**TEXTO DE LEITURA**

____

El Niño começa a influenciar o clima e pode aumentar as chuvas no Rio Grande do Sul nas próximas semanas

 

O fenômeno El Niño começa a se instalar no Oceano Pacífico, com o aquecimento das águas superficiais na faixa equatorial e mudanças na circulação atmosférica. Segundo a MetSul Meteorologia, o cenário deve favorecer o aumento da chuva no Sul do Brasil nas próximas semanas.

A tendência é de precipitação acima da média em toda a região, com os volumes mais expressivos concentrados inicialmente no Paraná e em Santa Catarina. No Rio Grande do Sul, a chuva também deve aumentar, especialmente na Metade Norte do Estado, onde são esperados os maiores acumulados.
Onde a chuva deve aumentar

A partir da metade de junho, a precipitação tende a se intensificar em toda a Região Sul. No Paraná, algumas áreas podem registrar volumes expressivos, enquanto em Santa Catarina os acumulados também devem ficar acima da média histórica para o período.

No Rio Grande do Sul, os maiores acumulados são esperados em regiões como Noroeste, Médio e Alto Uruguai, Alto Jacuí e Planalto Médio. A distribuição da chuva acompanha a tendência de maiores volumes nas áreas mais ao Norte da Região Sul.
O que favorece esse cenário

O aumento da precipitação será impulsionado pela passagem de um pulso da Oscilação de Madden-Julian sobre a América do Sul, além da interação entre massas de ar frio vindas do Cone Sul e o ar quente presente sobre o Centro do Brasil.

____

**REGISTROS FORNECIDOS**
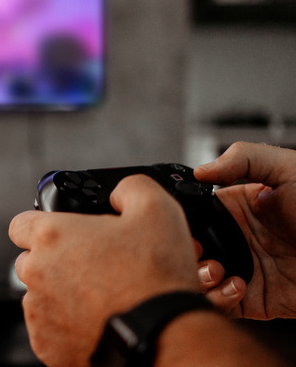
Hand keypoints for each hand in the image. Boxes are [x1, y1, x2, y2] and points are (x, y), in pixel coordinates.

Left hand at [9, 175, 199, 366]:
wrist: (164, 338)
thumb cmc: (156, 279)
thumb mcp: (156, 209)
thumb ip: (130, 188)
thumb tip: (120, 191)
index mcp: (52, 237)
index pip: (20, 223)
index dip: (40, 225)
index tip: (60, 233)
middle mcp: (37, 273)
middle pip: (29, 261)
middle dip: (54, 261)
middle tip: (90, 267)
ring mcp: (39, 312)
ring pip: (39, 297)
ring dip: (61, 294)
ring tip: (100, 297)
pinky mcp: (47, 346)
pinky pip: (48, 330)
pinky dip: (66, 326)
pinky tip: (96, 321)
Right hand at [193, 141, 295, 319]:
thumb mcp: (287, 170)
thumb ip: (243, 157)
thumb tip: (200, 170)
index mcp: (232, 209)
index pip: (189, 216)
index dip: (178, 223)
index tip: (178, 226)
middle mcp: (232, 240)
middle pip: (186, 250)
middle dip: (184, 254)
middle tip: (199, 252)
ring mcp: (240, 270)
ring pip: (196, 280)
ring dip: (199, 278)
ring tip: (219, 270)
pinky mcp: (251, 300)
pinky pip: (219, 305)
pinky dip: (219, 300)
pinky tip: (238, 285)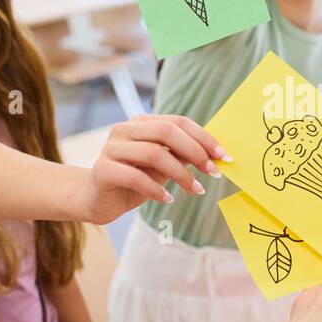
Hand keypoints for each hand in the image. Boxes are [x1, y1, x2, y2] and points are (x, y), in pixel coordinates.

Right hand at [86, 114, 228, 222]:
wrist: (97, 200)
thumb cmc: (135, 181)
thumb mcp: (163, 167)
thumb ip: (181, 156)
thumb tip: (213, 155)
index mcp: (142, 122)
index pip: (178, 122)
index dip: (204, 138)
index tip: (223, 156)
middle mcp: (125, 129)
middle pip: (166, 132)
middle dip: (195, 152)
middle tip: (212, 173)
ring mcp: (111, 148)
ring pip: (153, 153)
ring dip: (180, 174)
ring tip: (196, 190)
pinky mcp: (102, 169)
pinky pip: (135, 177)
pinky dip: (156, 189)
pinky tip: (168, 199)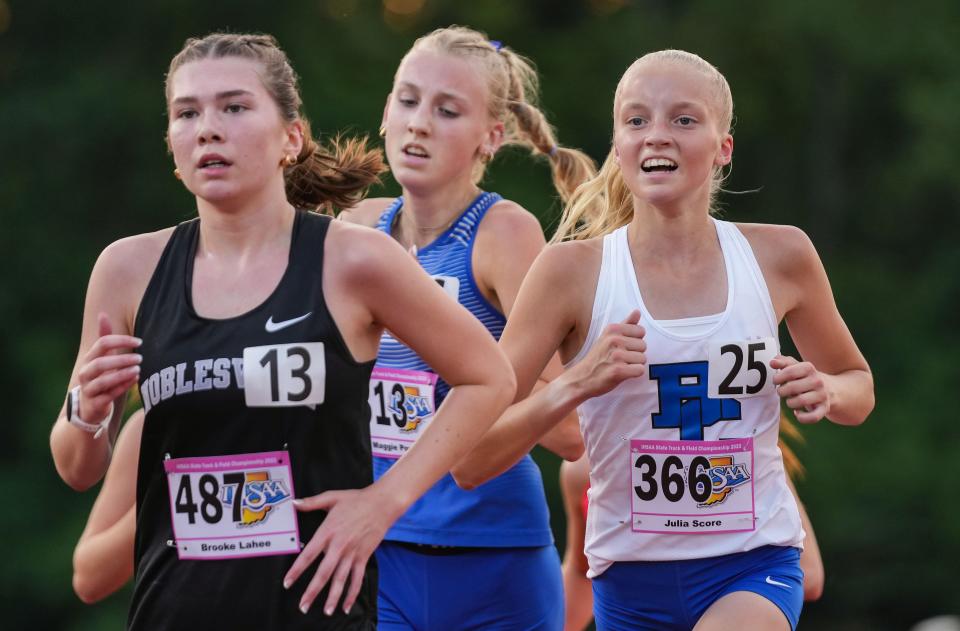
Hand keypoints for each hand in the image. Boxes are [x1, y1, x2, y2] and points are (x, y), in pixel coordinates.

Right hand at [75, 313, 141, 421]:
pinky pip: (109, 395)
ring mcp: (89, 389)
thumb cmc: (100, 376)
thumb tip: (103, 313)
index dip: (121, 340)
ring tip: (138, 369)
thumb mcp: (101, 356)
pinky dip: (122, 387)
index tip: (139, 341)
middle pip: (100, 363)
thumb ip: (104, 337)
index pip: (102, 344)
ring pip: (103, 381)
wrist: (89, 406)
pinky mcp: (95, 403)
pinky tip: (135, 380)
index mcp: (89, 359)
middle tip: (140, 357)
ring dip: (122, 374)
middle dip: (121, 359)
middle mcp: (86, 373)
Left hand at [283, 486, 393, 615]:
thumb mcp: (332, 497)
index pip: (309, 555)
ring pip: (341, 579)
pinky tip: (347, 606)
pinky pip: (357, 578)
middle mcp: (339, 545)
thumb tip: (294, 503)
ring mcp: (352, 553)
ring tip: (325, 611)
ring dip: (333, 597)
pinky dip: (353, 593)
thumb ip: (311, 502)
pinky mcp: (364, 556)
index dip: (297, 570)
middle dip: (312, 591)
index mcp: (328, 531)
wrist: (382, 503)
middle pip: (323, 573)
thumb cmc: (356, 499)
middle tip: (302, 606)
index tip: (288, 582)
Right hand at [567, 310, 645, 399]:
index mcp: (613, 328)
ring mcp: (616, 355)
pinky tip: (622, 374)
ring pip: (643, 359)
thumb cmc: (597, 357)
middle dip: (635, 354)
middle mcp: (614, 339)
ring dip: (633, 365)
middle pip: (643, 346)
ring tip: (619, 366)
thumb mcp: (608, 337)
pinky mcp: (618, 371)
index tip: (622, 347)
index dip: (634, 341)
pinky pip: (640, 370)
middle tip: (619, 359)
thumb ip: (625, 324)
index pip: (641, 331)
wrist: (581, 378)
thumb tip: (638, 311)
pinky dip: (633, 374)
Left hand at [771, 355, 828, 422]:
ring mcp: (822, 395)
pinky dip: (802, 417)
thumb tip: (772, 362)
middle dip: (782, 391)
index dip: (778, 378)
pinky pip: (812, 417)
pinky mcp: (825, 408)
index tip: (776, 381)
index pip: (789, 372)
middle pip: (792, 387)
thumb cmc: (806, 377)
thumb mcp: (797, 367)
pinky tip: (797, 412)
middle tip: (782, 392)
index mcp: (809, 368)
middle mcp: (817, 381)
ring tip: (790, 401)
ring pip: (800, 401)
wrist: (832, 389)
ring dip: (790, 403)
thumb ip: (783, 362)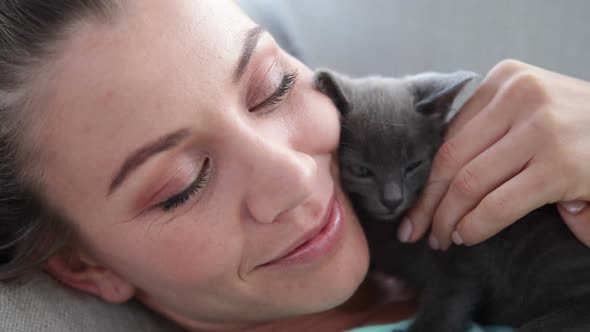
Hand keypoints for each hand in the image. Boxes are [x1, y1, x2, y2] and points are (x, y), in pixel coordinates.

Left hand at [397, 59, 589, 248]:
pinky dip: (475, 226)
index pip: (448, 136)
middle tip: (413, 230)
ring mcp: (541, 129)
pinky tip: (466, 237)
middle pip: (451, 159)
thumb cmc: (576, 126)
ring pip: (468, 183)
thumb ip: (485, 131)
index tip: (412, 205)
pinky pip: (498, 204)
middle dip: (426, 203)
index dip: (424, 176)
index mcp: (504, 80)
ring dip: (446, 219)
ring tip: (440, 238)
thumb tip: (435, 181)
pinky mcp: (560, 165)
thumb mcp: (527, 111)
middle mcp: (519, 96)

____

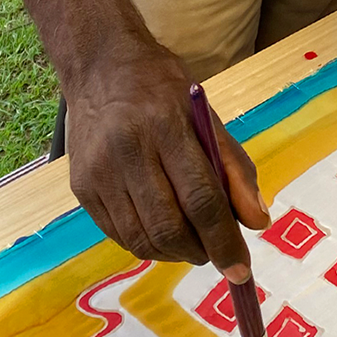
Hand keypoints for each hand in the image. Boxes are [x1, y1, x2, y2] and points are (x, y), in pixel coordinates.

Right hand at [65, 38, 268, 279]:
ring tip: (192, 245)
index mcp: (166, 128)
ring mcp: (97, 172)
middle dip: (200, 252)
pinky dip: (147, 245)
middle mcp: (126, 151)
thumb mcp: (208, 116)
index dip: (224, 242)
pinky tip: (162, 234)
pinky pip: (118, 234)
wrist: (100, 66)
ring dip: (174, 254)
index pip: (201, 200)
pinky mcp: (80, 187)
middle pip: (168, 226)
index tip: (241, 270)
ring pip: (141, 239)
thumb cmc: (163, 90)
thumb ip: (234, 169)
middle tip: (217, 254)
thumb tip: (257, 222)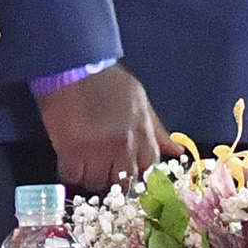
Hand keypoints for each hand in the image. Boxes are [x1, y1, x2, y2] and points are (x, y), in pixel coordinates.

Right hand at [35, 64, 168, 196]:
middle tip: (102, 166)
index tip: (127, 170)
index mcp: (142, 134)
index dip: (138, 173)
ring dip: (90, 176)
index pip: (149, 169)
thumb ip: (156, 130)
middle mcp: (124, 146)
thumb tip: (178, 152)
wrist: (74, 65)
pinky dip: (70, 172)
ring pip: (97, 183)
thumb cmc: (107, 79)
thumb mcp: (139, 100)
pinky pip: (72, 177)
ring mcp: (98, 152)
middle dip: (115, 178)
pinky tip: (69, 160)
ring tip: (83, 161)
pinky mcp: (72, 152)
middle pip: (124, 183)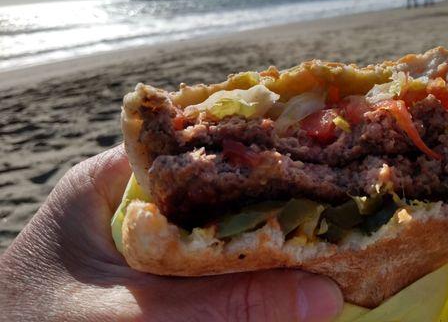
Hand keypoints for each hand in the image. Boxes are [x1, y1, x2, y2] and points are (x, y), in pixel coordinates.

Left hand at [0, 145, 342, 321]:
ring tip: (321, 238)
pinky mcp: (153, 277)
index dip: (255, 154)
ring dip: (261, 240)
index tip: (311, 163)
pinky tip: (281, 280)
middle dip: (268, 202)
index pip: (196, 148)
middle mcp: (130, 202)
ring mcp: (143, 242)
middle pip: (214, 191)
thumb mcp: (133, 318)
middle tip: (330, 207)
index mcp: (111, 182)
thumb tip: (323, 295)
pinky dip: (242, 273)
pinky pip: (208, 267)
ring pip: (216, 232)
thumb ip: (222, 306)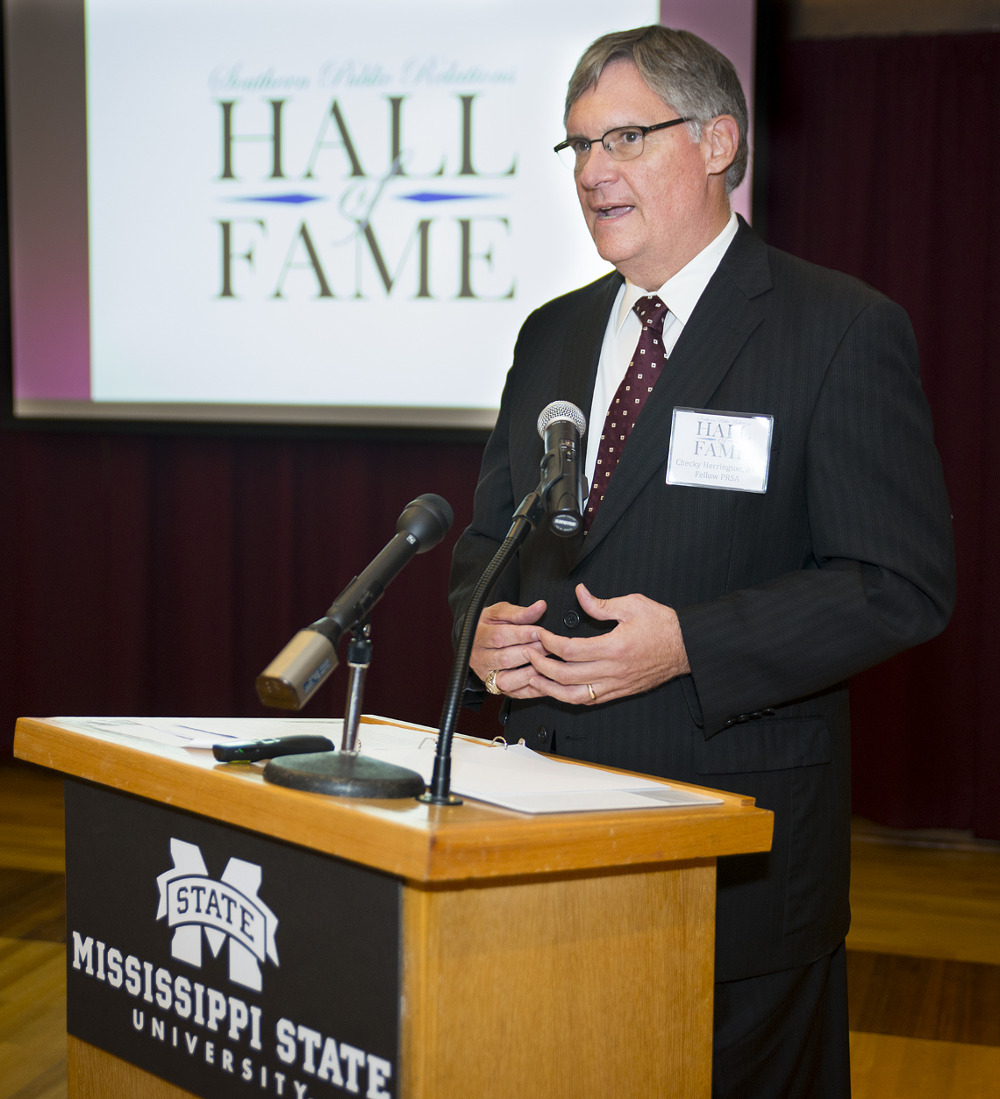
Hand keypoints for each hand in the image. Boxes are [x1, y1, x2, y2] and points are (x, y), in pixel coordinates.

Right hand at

____

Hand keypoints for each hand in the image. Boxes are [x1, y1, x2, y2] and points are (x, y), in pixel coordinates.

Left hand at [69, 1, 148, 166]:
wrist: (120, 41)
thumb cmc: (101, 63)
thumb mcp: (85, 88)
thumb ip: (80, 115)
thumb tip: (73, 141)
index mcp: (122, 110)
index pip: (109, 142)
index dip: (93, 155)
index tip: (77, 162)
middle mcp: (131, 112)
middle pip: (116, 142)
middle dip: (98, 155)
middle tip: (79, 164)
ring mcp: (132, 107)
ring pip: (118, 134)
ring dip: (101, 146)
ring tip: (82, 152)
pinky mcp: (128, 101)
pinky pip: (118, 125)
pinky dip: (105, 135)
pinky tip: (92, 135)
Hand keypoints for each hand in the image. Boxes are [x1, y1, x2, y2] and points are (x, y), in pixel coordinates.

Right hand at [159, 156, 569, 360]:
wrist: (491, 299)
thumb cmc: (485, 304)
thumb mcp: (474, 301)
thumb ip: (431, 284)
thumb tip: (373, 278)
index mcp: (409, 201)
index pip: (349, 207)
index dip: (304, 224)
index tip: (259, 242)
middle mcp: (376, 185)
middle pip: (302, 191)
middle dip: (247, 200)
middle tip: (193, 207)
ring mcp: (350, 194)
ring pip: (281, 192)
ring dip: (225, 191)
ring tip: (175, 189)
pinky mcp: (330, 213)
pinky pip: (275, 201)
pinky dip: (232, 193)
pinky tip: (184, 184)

____

**TAREFA**
Escreva a continuação do texto sobre o El Niño e as chuvas no Sul do Brasil, começando logo após a última frase. Os registros não têm relação com o texto.

**RESPOSTA**
Nos próximos 15 dias, algumas áreas do Paraná podem acumular entre 100 mm e 200 mm de chuva, com volumes localmente superiores a 250 mm.

A tendência de chuva acima da média deve persistir até o fim de junho e durante parte de julho, especialmente entre Paraná, Santa Catarina, Mato Grosso do Sul e São Paulo. No território gaúcho, os maiores acumulados seguem concentrados na metade norte.
Maior preocupação será na primavera

Apesar do aumento da chuva já nas próximas semanas, a MetSul alerta que o período de maior risco para o Rio Grande do Sul será entre a segunda metade do inverno e a primavera.

Entre a segunda quinzena de agosto e o fim de novembro, o Estado pode enfrentar episódios de chuva excessiva e até extrema em razão do El Niño. Segundo a meteorologia, algumas cidades poderão registrar até 500 mm ou mais de precipitação em apenas um mês, especialmente na Metade Oeste.

O cenário eleva o risco de cheias de rios, enchentes, inundações, deslizamentos de terra e tempestades severas com granizo e ventos intensos.